# Exercise requirements:
All lines containing the string "degrees" must be copied from the entries.

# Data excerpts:

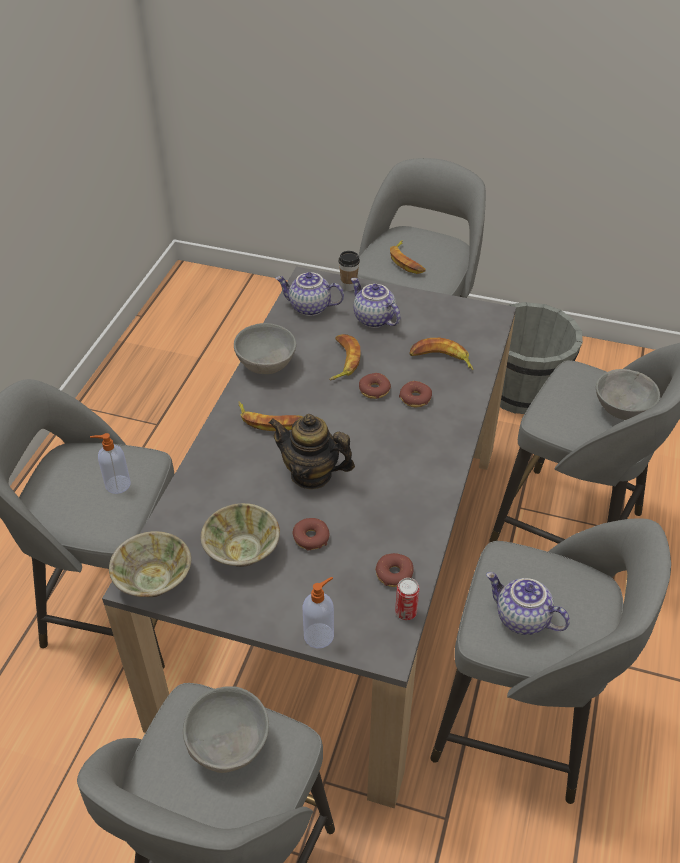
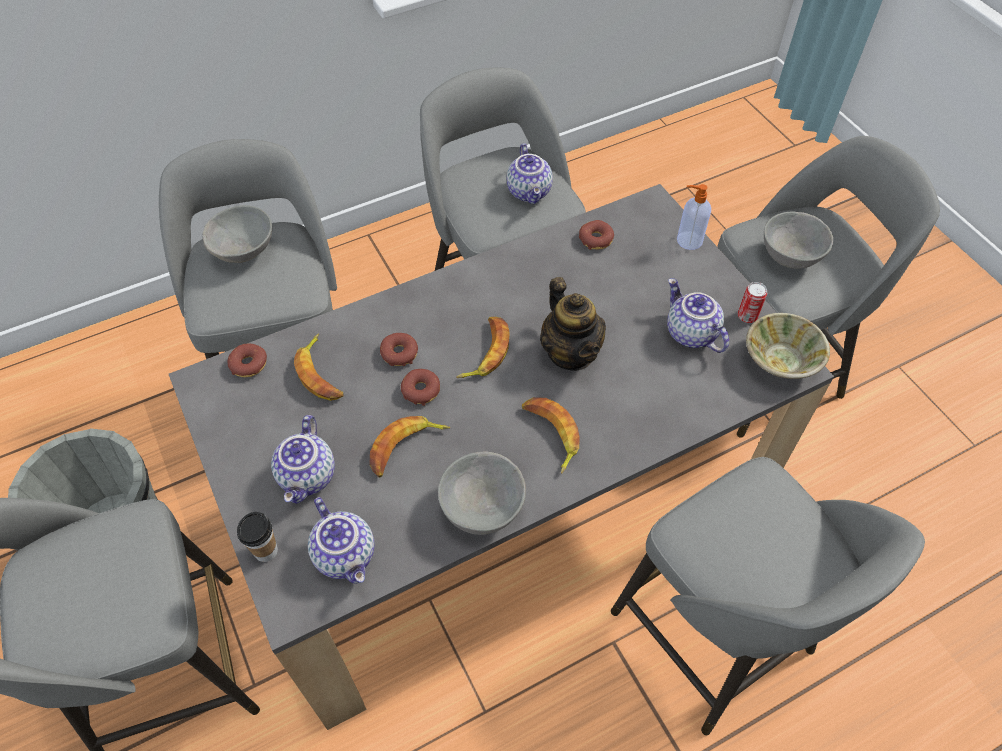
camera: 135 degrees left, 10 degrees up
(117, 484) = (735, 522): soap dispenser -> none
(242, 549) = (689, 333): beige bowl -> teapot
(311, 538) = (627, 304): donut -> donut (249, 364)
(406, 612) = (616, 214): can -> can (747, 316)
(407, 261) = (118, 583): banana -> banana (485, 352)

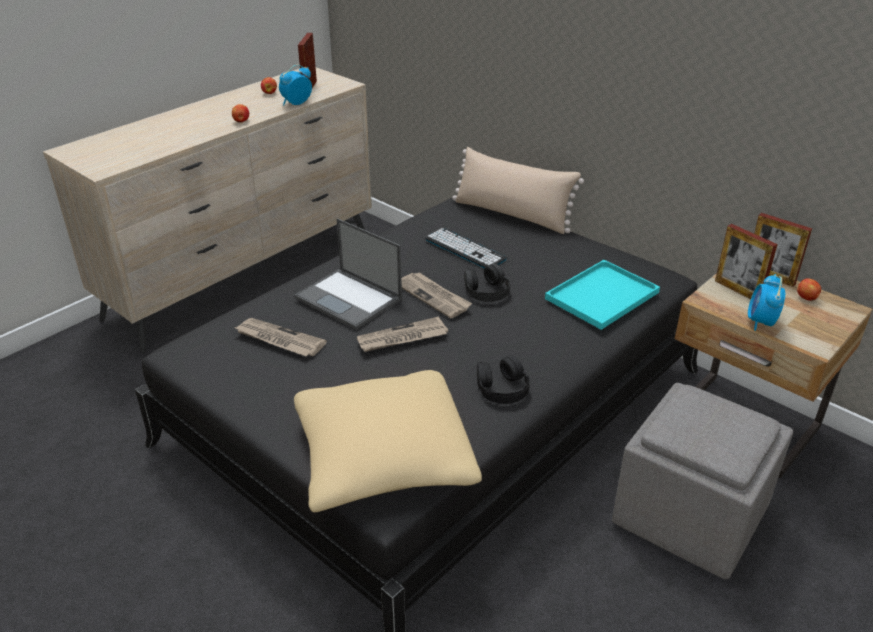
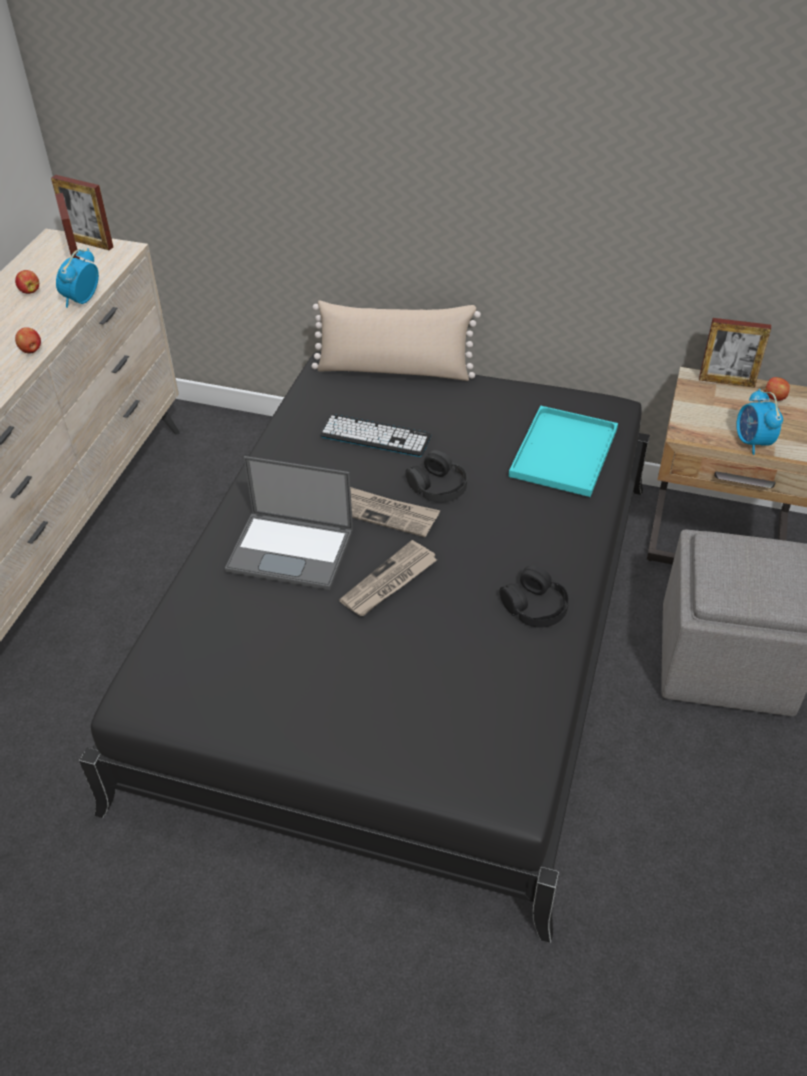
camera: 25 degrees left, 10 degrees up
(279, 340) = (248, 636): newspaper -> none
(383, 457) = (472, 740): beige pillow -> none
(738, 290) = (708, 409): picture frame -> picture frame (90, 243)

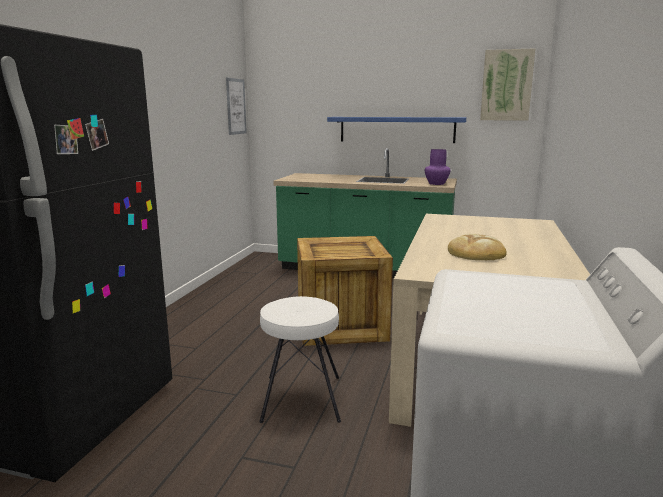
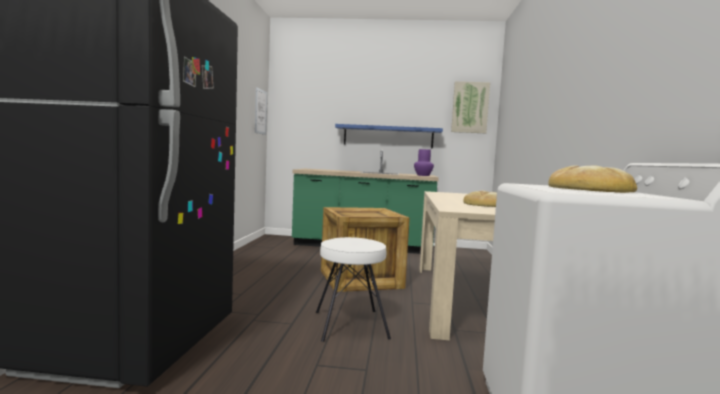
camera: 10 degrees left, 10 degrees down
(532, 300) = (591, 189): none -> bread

# Your solution:
camera: 135 degrees left, 10 degrees up
camera: 25 degrees left, 10 degrees up
camera: 10 degrees left, 10 degrees down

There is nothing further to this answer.